Given task »
Can you reproduce every line of the records below verbatim, leaving out the pictures?

>> start Entries

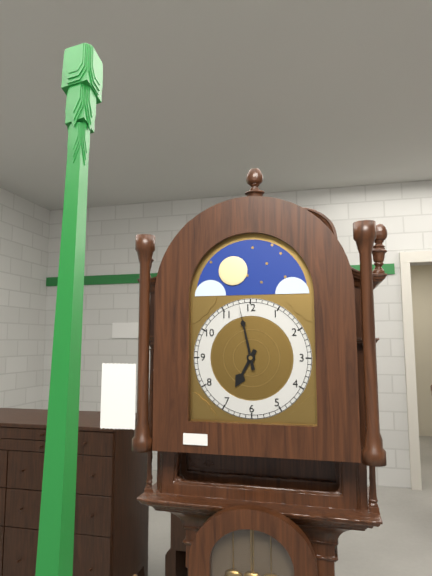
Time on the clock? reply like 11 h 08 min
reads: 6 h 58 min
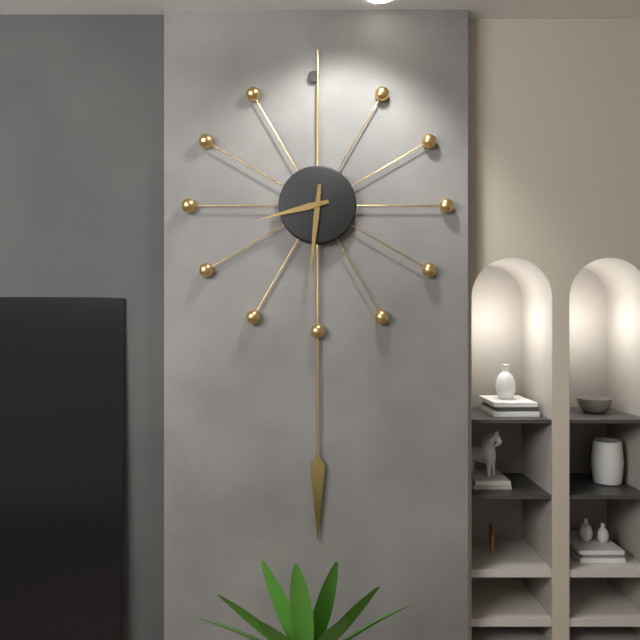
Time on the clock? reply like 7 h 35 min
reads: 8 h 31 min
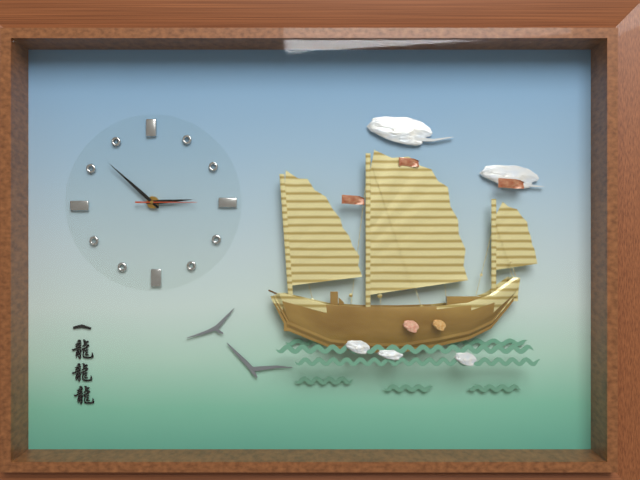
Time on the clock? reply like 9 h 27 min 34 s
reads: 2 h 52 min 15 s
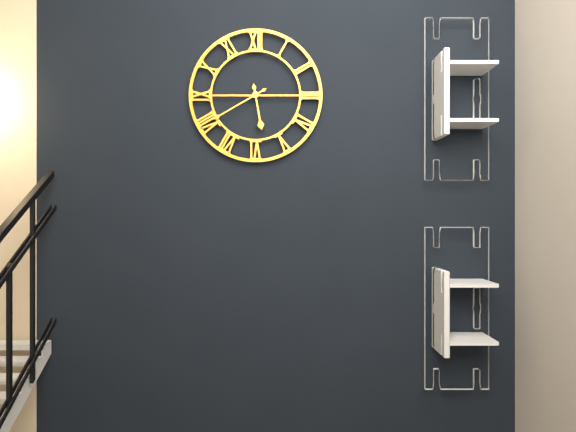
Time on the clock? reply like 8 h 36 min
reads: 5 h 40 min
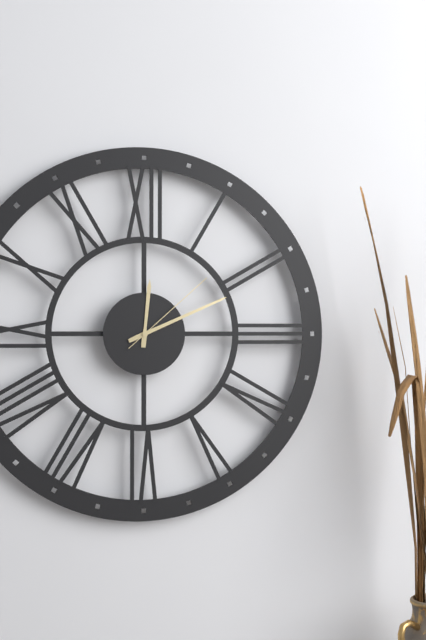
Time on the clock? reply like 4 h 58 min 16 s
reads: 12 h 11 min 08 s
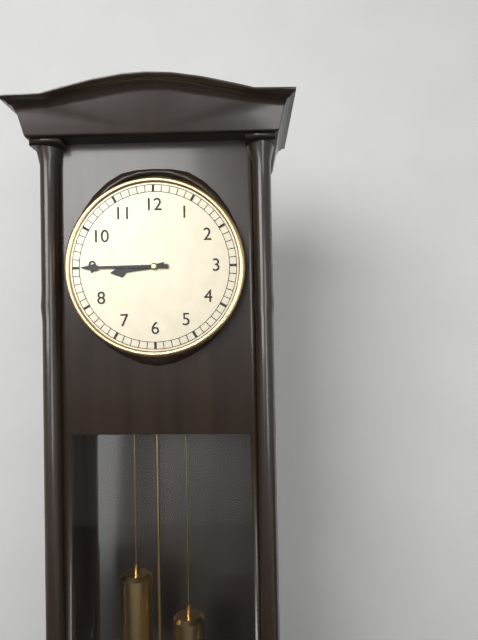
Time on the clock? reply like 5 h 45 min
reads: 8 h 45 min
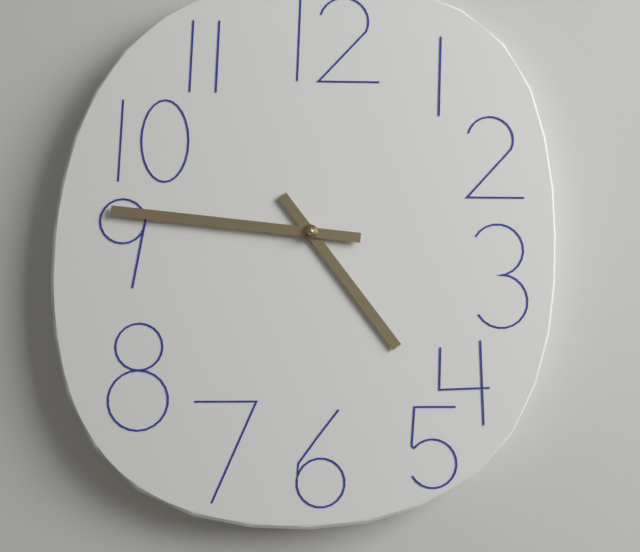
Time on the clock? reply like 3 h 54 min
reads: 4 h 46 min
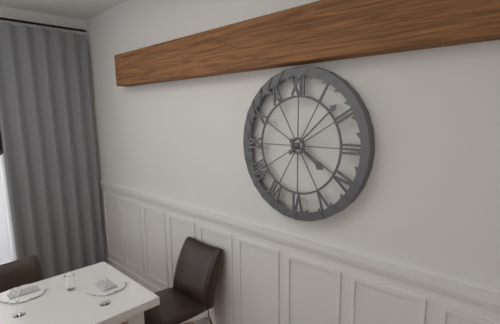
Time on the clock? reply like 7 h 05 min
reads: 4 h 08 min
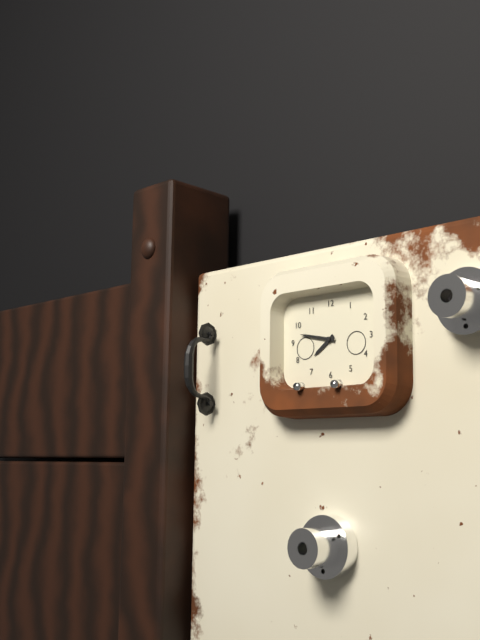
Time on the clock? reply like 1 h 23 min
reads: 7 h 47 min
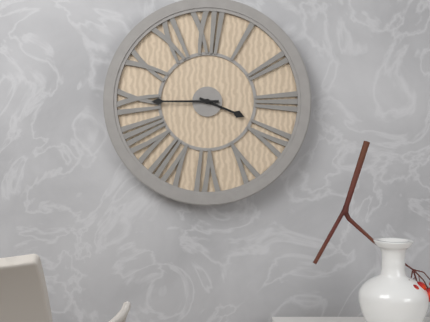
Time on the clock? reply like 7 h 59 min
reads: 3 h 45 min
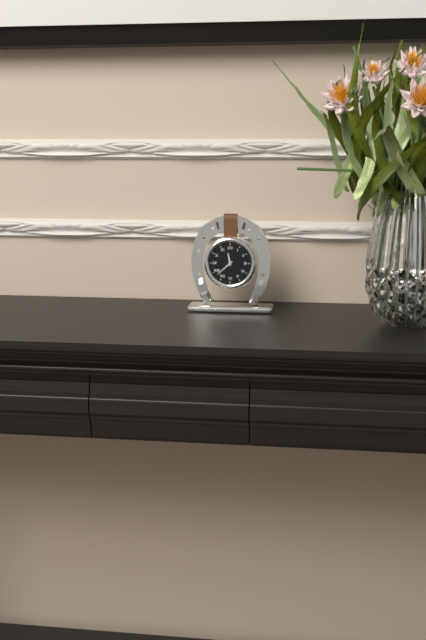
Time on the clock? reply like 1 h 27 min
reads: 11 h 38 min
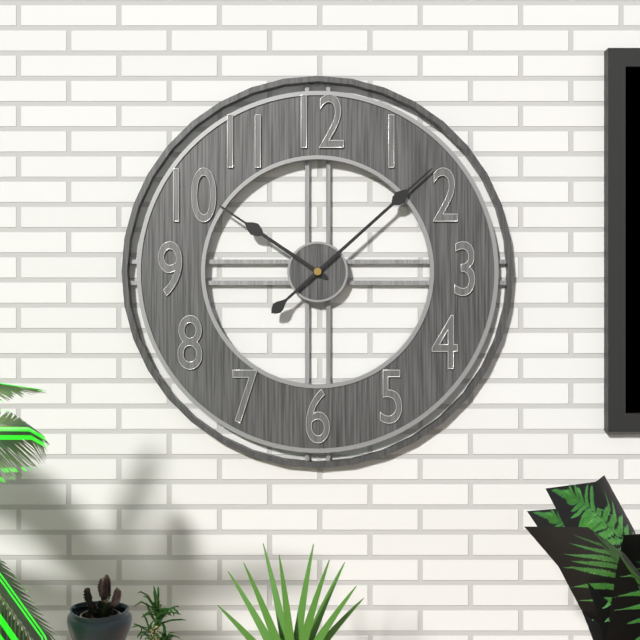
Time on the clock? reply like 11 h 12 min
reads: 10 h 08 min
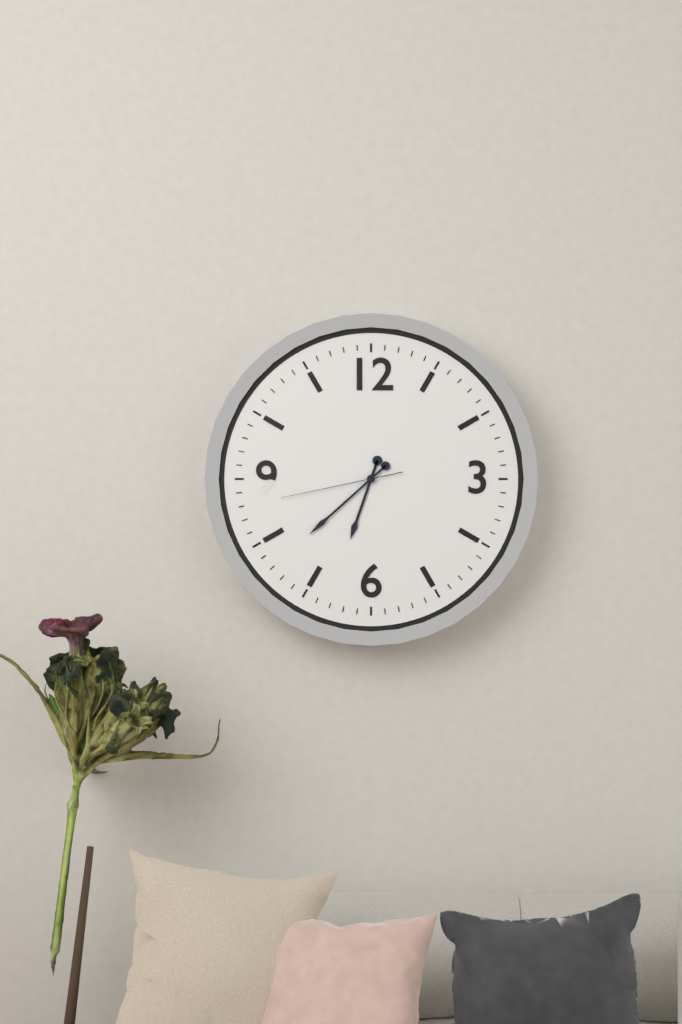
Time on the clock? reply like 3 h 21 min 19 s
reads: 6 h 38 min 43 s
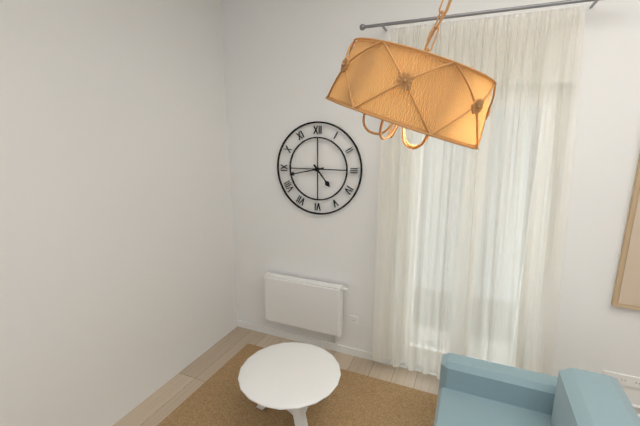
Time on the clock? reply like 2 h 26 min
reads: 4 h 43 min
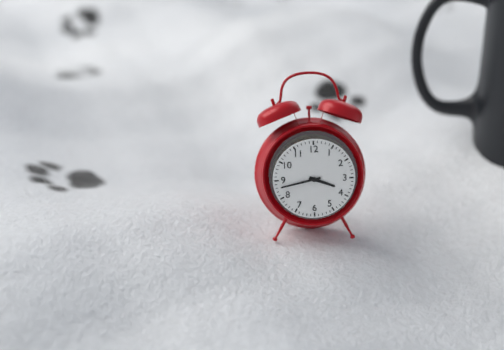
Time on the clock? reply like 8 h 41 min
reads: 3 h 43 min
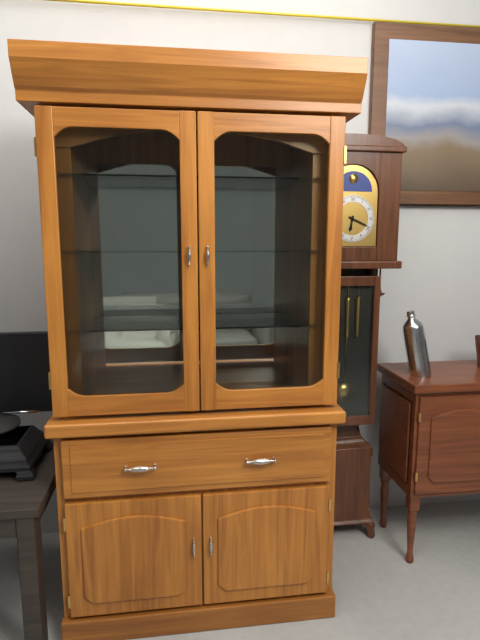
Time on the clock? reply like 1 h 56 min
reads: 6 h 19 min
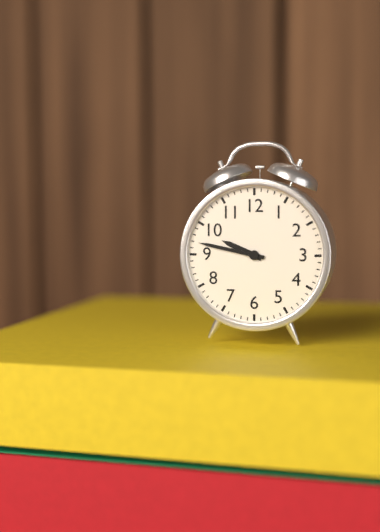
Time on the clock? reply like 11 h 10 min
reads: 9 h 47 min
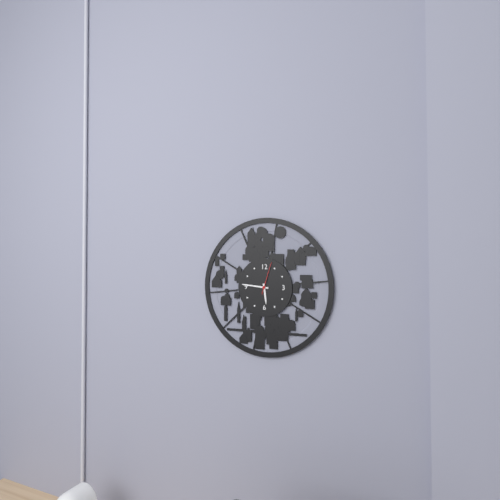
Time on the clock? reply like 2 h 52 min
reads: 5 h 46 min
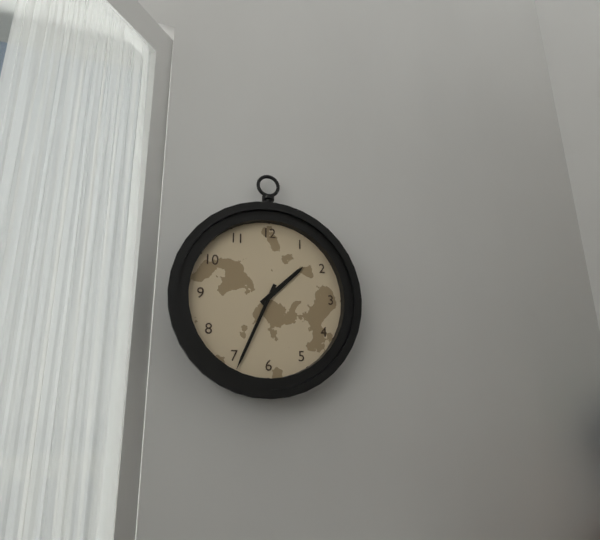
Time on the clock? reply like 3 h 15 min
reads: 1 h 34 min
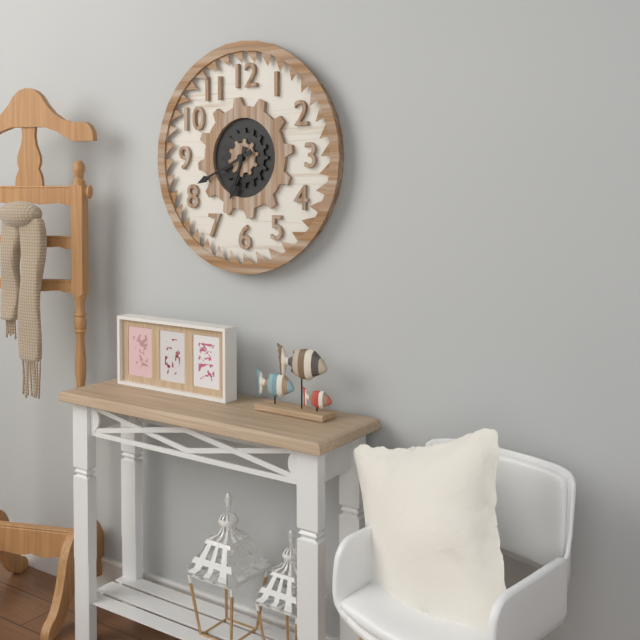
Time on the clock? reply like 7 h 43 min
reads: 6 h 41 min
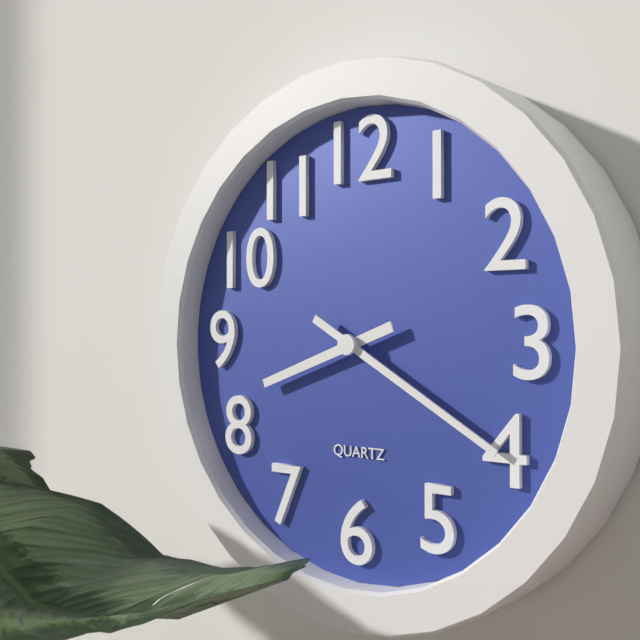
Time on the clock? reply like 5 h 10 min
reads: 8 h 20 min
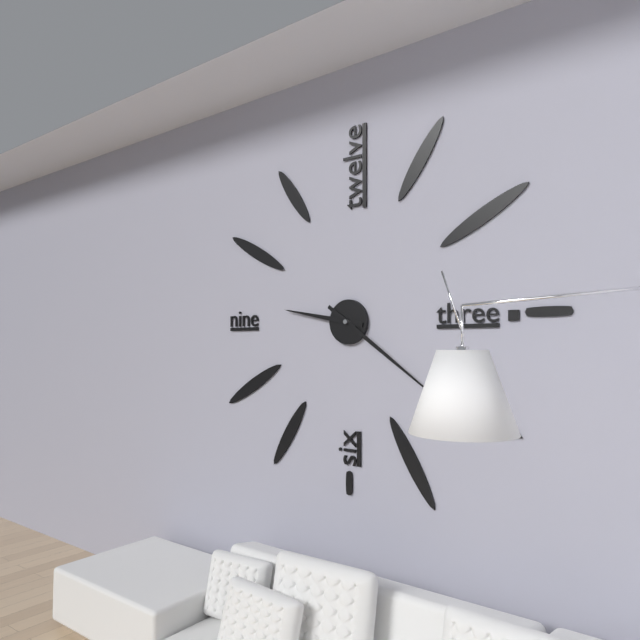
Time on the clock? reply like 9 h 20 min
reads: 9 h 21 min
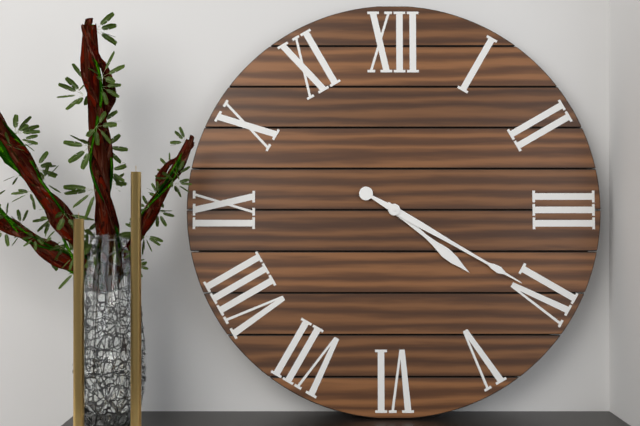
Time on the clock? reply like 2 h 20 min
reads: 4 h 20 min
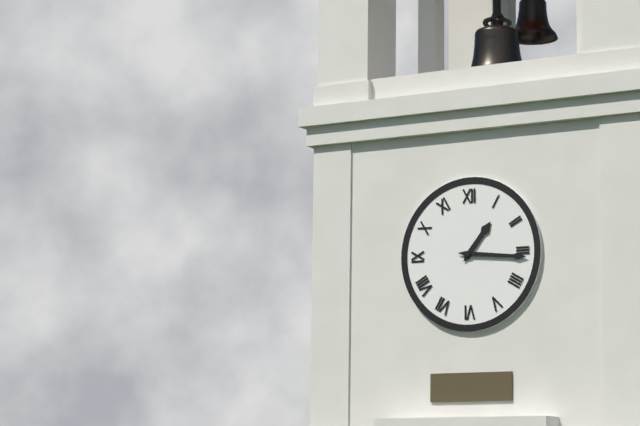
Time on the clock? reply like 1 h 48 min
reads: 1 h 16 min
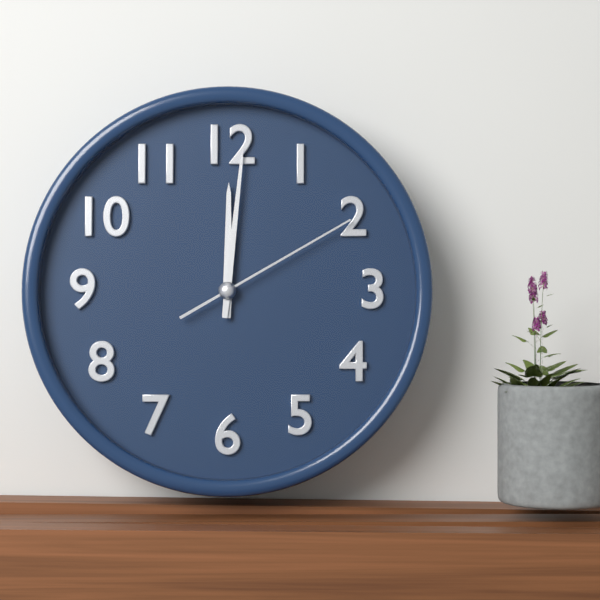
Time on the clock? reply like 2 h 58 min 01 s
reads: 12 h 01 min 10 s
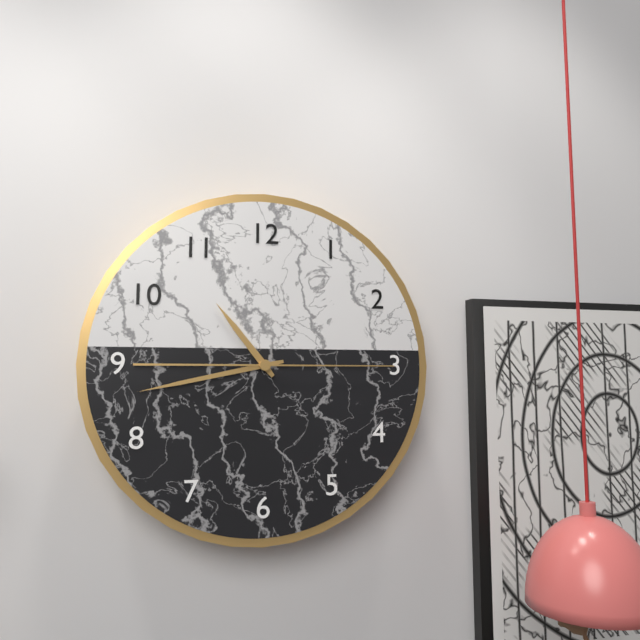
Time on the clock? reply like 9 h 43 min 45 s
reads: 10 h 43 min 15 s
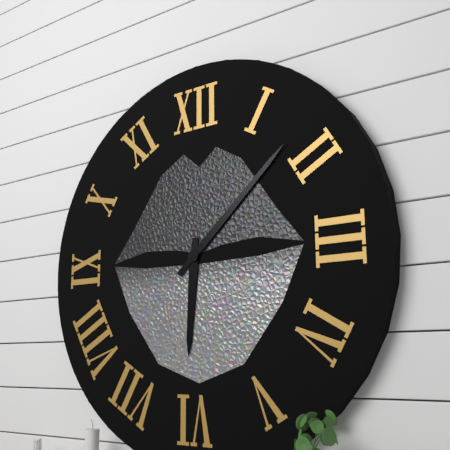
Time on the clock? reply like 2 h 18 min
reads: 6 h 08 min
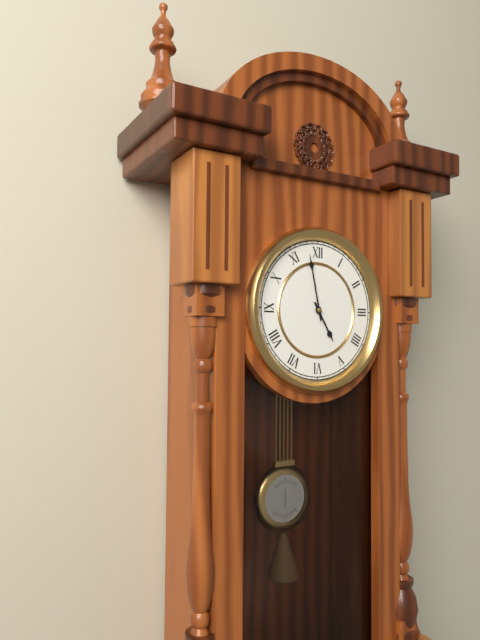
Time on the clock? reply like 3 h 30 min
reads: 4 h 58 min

>> end Entries

Problem solution »
Time on the clock? reply like 11 h 08 min
reads: 6 h 58 min
Time on the clock? reply like 7 h 35 min
reads: 8 h 31 min
Time on the clock? reply like 9 h 27 min 34 s
reads: 2 h 52 min 15 s
Time on the clock? reply like 8 h 36 min
reads: 5 h 40 min
Time on the clock? reply like 4 h 58 min 16 s
reads: 12 h 11 min 08 s
Time on the clock? reply like 5 h 45 min
reads: 8 h 45 min
Time on the clock? reply like 3 h 54 min
reads: 4 h 46 min
Time on the clock? reply like 7 h 05 min
reads: 4 h 08 min
Time on the clock? reply like 1 h 23 min
reads: 7 h 47 min
Time on the clock? reply like 7 h 59 min
reads: 3 h 45 min
Time on the clock? reply like 1 h 27 min
reads: 11 h 38 min
Time on the clock? reply like 11 h 12 min
reads: 10 h 08 min
Time on the clock? reply like 3 h 21 min 19 s
reads: 6 h 38 min 43 s
Time on the clock? reply like 2 h 26 min
reads: 4 h 43 min
Time on the clock? reply like 8 h 41 min
reads: 3 h 43 min
Time on the clock? reply like 1 h 56 min
reads: 6 h 19 min
Time on the clock? reply like 11 h 10 min
reads: 9 h 47 min
Time on the clock? reply like 2 h 52 min
reads: 5 h 46 min
Time on the clock? reply like 3 h 15 min
reads: 1 h 34 min
Time on the clock? reply like 7 h 43 min
reads: 6 h 41 min
Time on the clock? reply like 5 h 10 min
reads: 8 h 20 min
Time on the clock? reply like 9 h 20 min
reads: 9 h 21 min
Time on the clock? reply like 2 h 20 min
reads: 4 h 20 min
Time on the clock? reply like 1 h 48 min
reads: 1 h 16 min
Time on the clock? reply like 2 h 58 min 01 s
reads: 12 h 01 min 10 s
Time on the clock? reply like 9 h 43 min 45 s
reads: 10 h 43 min 15 s
Time on the clock? reply like 2 h 18 min
reads: 6 h 08 min
Time on the clock? reply like 3 h 30 min
reads: 4 h 58 min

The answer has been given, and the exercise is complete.